(RECORDS TO USE begins)

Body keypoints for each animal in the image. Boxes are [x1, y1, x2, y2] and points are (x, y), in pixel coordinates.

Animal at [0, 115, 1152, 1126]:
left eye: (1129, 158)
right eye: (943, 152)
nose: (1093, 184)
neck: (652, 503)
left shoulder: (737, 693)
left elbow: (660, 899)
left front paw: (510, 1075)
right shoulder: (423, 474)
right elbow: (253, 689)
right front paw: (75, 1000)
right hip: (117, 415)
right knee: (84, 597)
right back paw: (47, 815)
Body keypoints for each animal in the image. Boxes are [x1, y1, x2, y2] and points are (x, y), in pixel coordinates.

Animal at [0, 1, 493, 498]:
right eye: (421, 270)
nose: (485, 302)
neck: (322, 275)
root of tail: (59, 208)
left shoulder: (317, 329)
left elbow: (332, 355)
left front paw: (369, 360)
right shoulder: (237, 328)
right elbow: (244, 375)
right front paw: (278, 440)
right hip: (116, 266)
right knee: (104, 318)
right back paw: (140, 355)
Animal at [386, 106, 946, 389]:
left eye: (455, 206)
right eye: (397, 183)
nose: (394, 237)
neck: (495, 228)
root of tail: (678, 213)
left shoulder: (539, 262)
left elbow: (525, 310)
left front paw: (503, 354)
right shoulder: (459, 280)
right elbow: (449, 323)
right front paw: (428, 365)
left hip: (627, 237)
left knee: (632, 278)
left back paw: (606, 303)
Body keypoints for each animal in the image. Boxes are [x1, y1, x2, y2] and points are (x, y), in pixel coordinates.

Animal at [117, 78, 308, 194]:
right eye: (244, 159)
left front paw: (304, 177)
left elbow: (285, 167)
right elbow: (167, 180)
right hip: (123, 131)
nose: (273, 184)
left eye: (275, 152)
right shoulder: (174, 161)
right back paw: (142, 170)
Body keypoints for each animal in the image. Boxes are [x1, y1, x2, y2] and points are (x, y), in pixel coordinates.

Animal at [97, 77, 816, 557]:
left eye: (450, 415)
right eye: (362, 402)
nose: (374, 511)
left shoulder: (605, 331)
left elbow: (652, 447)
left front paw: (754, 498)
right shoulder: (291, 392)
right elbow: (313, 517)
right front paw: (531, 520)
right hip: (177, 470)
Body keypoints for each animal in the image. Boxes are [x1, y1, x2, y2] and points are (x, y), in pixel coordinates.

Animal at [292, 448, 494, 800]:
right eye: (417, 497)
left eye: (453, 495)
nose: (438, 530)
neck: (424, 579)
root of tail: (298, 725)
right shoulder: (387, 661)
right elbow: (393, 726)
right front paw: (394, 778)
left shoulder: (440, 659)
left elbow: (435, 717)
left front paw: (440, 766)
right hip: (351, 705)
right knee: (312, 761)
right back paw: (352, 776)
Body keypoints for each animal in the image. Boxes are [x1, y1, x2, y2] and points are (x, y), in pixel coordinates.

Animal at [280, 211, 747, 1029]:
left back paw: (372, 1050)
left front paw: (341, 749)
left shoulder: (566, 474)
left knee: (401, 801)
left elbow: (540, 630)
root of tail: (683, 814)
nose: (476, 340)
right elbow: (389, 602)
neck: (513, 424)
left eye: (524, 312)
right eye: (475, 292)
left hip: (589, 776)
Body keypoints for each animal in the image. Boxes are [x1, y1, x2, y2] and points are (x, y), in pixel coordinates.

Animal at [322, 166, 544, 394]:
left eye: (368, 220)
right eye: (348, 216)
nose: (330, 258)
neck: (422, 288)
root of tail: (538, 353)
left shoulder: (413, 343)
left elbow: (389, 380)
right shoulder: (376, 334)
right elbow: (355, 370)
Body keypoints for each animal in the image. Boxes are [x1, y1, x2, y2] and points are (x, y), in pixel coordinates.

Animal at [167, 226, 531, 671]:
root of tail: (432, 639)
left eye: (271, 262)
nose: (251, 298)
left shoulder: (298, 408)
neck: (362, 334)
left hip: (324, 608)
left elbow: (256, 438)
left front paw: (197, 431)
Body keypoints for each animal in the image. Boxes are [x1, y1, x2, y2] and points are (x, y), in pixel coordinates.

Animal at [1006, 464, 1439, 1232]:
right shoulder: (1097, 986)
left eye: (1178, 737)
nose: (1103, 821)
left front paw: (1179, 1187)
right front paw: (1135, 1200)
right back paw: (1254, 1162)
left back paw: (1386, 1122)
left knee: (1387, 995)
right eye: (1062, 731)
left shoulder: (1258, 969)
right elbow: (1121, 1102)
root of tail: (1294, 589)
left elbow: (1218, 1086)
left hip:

(RECORDS TO USE ends)

• _ABOUT THIS EXERCISE_:
Restate verbatim the first line above and all lines after it through the line containing "right elbow: (449, 323)"; omit the rest.

• _ANSWER BOX_:
Body keypoints for each animal in the image. Boxes are [x1, y1, x2, y2] and points are (x, y), in pixel coordinates.

Animal at [0, 115, 1152, 1126]:
left eye: (1129, 158)
right eye: (943, 152)
nose: (1093, 184)
neck: (652, 503)
left shoulder: (737, 693)
left elbow: (660, 899)
left front paw: (510, 1075)
right shoulder: (423, 474)
right elbow: (253, 689)
right front paw: (75, 1000)
right hip: (117, 415)
right knee: (84, 597)
right back paw: (47, 815)
Body keypoints for each animal in the image. Boxes are [x1, y1, x2, y2] and points are (x, y), in pixel coordinates.

Animal at [0, 1, 493, 498]:
right eye: (421, 270)
nose: (485, 302)
neck: (322, 275)
root of tail: (59, 208)
left shoulder: (317, 329)
left elbow: (332, 355)
left front paw: (369, 360)
right shoulder: (237, 328)
right elbow: (244, 375)
right front paw: (278, 440)
right hip: (116, 266)
right knee: (104, 318)
right back paw: (140, 355)
Animal at [386, 106, 946, 389]:
left eye: (455, 206)
right eye: (397, 183)
nose: (394, 237)
neck: (495, 228)
root of tail: (678, 213)
left shoulder: (539, 262)
left elbow: (525, 310)
left front paw: (503, 354)
right shoulder: (459, 280)
right elbow: (449, 323)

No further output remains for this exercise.